Why Can't They Remember? Uncovering Representation and Retrieval Bottlenecks in Multi-Turn Acoustic Memory
For researchers working on long-context audio language models, this work pinpoints a specific failure mode (representational drift) in acoustic memory, offering a diagnostic framework for future improvements.
The paper identifies representational trajectory drift as the primary cause of poor non-speech acoustic memory in large audio language models, while attention allocation plays a minor role. This finding is based on a new benchmark, EnvMem, and post-hoc intervention analysis.
Large audio language models (LALMs) process both speech and environmental acoustic cues, yet struggle to retain non-speech information across multi-turn interactions.

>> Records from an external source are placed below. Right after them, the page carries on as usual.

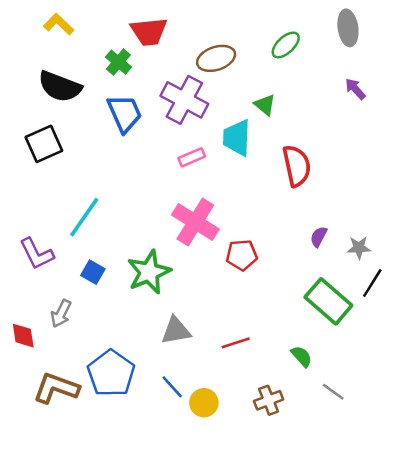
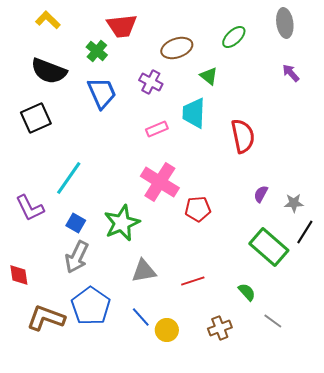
purple cross: (184, 100) -> (151, 82), size x0.6
green triangle: (265, 105) -> (209, 76), moved
gray arrow: (61, 314) -> (77, 257), moved, size x1.4

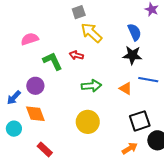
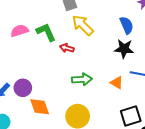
green L-shape: (52, 61) -> (46, 32), moved
purple circle: (35, 86) -> (23, 88), moved
orange diamond: (35, 114) -> (40, 107), moved

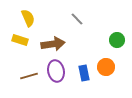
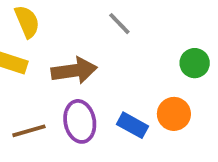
blue rectangle: (84, 73) -> (132, 125), turned -49

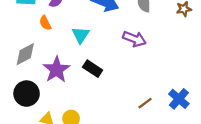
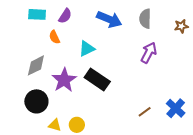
cyan triangle: (81, 35) -> (87, 49), turned 30
purple arrow: (134, 39) -> (149, 53), moved, turned -85
black rectangle: (93, 69) -> (97, 79), size x1.4

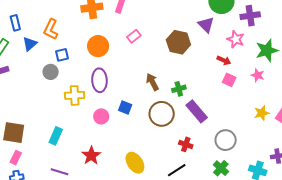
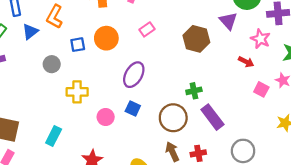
blue square: (62, 55) -> (78, 45), moved
purple ellipse: (99, 80) -> (134, 75), moved, turned 30
pink square: (229, 80) -> (261, 89), moved
brown arrow: (152, 82) -> (172, 152), moved
red cross: (186, 144) -> (198, 153), turned -32

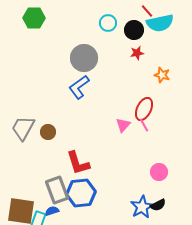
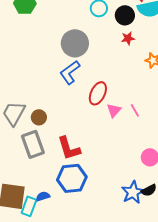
red ellipse: (144, 109) -> (98, 93), moved
gray rectangle: (57, 190) -> (33, 144), moved

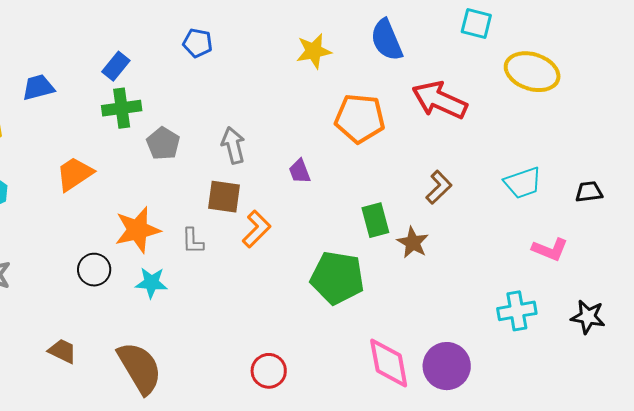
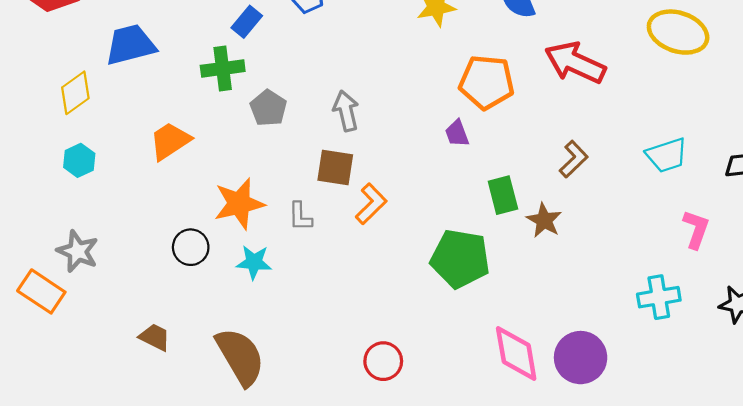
blue rectangle: (116, 66) -> (247, 22), moved
blue trapezoid: (38, 87) -> (130, 45), size x1.4
purple trapezoid: (300, 171) -> (457, 133), moved
pink L-shape: (550, 249) -> (696, 229), turned -93

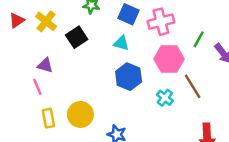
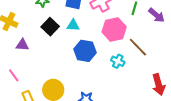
black square: (77, 37) -> (50, 27), moved
purple triangle: (45, 65) -> (22, 45), moved

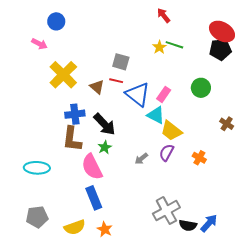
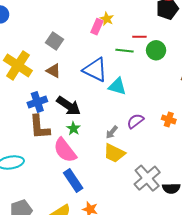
green line: (174, 45) -> (124, 51), moved
gray square: (121, 62) -> (55, 41), moved, turned 30
red line: (116, 81) -> (139, 37), moved
pink rectangle: (164, 94) -> (97, 27), moved
yellow trapezoid: (171, 131) -> (114, 153), moved
purple semicircle: (167, 153) -> (135, 121), turned 36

The performance gap between semantic (speech) and acoustic (non-speech) understanding remains poorly understood, and the underlying mechanisms of representation and retrieval are still unclear. This work introduces EnvMem, a controlled multi-turn benchmark designed to study this gap and identify the root causes of failures at the representation (i.e., latent embeddings) and retrieval levels (i.e., attention allocation). We further conduct post-hoc interventions to probe representational structure and attention dynamics. Our results reveal representational trajectory drift as the key failure mode, while showing that attention allocation plays a limited role in explaining the observed degradation. Overall, we provide a systematic framework for analyzing and improving non-linguistic memory in long-context LALMs, shedding light on future data and training design for robust acoustic memory modeling.